Trump will quite plausibly claim that the recent stock market downturn is not his fault, but his critics will provably point out that he was always willing to take credit for the recent record highs. He “tweeted” about it 56 times, boasted about it in public pronouncements far more often, including that long-forgotten State of the Union speech he gave just a week or so ago, and for now he’s deprived of a favorite bragging point. He could turn on a dime and make the populist claim that he’ll gladly trade a workingman’s pay hike for some fat-cat investor’s coupon-clipping, and brag about how he prescient he was back in the campaign when he claimed the record stock market highs of President Barack Obama’s administration were just a great big bubble about to burst, but after all the boasts about those Wall Street records and given Trump’s limited vocabulary it’s a very complicated argument to make.
The sorts of people who do grasp such complicated economic arguments immediately recognize the Fed’s complicated role in all of this, and are probably aware that Trump has recently appointed its new chairman.

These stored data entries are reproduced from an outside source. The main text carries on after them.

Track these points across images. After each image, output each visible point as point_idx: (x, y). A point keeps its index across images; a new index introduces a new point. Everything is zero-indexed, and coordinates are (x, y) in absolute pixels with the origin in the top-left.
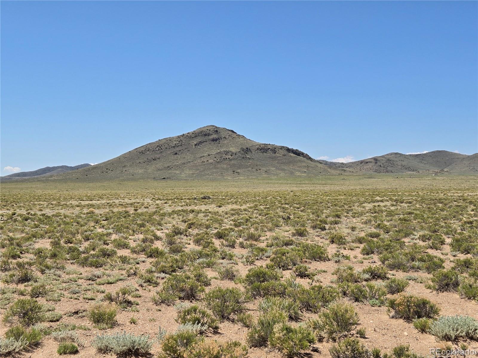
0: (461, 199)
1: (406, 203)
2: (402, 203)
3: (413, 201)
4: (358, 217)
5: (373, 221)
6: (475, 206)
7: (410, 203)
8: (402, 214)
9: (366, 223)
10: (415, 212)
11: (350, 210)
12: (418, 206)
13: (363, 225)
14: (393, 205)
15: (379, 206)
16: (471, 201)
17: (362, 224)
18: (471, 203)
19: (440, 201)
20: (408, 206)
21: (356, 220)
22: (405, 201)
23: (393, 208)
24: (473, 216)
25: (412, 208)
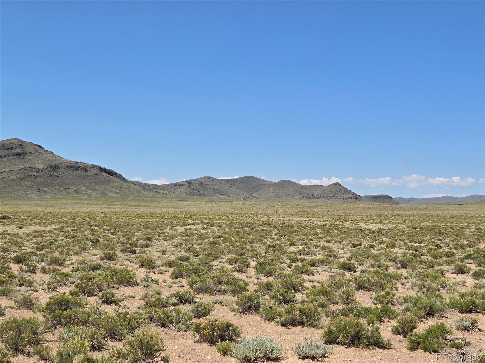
0: (266, 224)
1: (216, 226)
2: (212, 227)
3: (223, 225)
4: (169, 240)
5: (184, 245)
6: (278, 230)
7: (220, 226)
8: (212, 237)
9: (176, 246)
10: (224, 235)
11: (162, 233)
12: (227, 229)
14: (203, 229)
15: (190, 229)
16: (275, 226)
17: (173, 247)
18: (275, 227)
19: (248, 225)
20: (218, 230)
21: (167, 243)
22: (215, 225)
23: (203, 231)
24: (276, 240)
25: (222, 231)
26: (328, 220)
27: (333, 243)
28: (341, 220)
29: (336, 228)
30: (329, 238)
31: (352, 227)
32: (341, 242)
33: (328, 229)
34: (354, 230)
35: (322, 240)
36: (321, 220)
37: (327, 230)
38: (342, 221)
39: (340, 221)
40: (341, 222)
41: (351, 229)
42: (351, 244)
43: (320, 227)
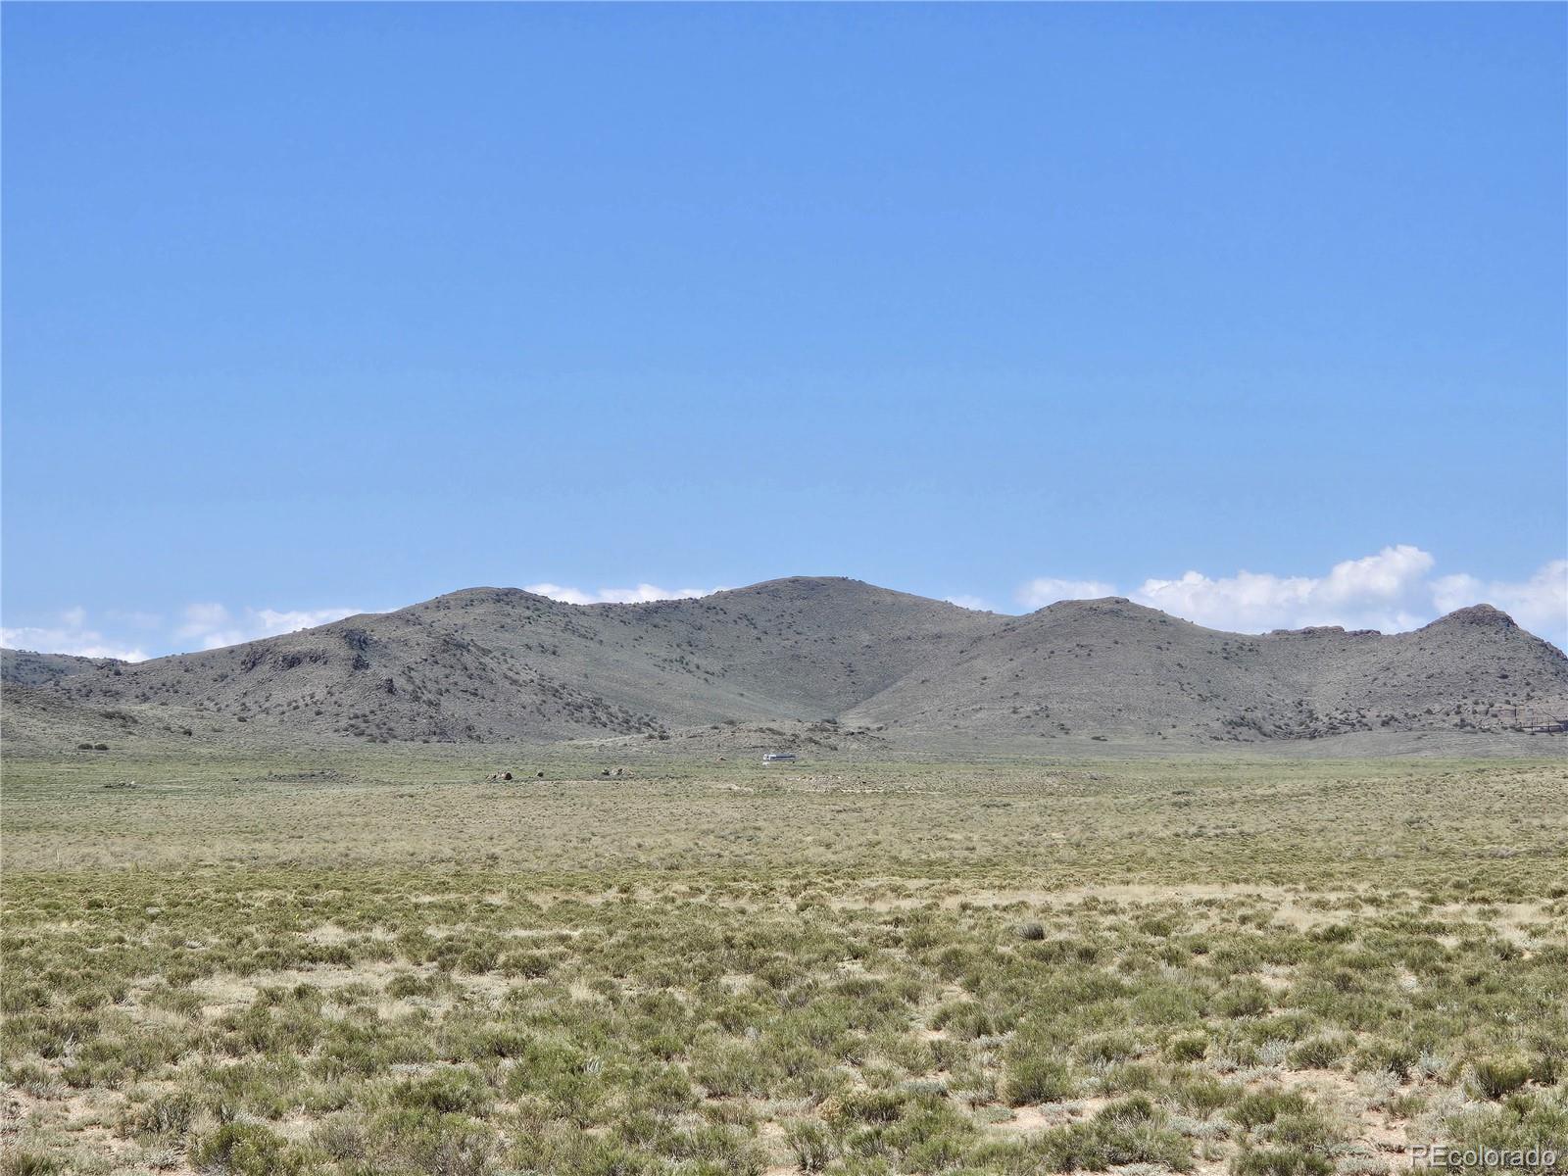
0: (897, 941)
1: (508, 970)
2: (481, 970)
3: (562, 957)
4: (112, 1081)
5: (208, 1112)
6: (972, 985)
7: (535, 968)
8: (442, 1051)
9: (151, 1126)
10: (539, 1037)
11: (74, 1033)
12: (580, 992)
13: (130, 1143)
14: (405, 988)
15: (301, 993)
16: (956, 953)
17: (123, 1136)
18: (952, 965)
19: (751, 953)
20: (514, 996)
21: (91, 1103)
22: (502, 958)
23: (394, 1010)
24: (922, 1059)
25: (538, 1006)
26: (1384, 894)
27: (1348, 1066)
28: (1478, 894)
29: (1416, 951)
30: (1330, 1033)
31: (1539, 942)
32: (1408, 1057)
33: (1351, 964)
34: (1549, 961)
35: (1274, 1049)
36: (1332, 897)
37: (1339, 970)
38: (1484, 900)
39: (1472, 901)
40: (1475, 908)
41: (1527, 956)
42: (1468, 1072)
43: (1289, 954)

The previous chairman was chairwoman Janet Yellen, who was generally well regarded by by all the smart people with the smart money for her open spigot policies in the early stages of recovery from the 2008 recession and gradual reductions during the slower-than-usual but longer-than-ever recovery that lasted through Trump’s first year.
It’s a longstanding presidential tradition to appoint a generally well-regarded Fed chairman to a second term regardless of the party that had made the first appointment, but Trump isn’t much for longstanding presidential traditions and to replace Yellen with his own guy. Of course Trump chose a guy, Jerome Powell, but he’s a former under secretary for domestic finance at the Treasury Department and is widely expected to be the same sort of apolitical number-crunching policy wonk as Yellen, and along with all the stock holders we’ll be eager to see how he responds. Trump is probably wondering, too, as it will be hard to blame Yellen for a downturn that began shortly after she was replaced by Trump.
Our hope is that the stock markets and the broader economy both continue to fitfully prosper, and our expectation is that if it does Trump will take credit for it, and that if it doesn’t he’ll accept no blame. We wish Trump well with that whole “Russia thing,” too, but we hope that truth will prevail and expect that the special counsel will find plenty of it.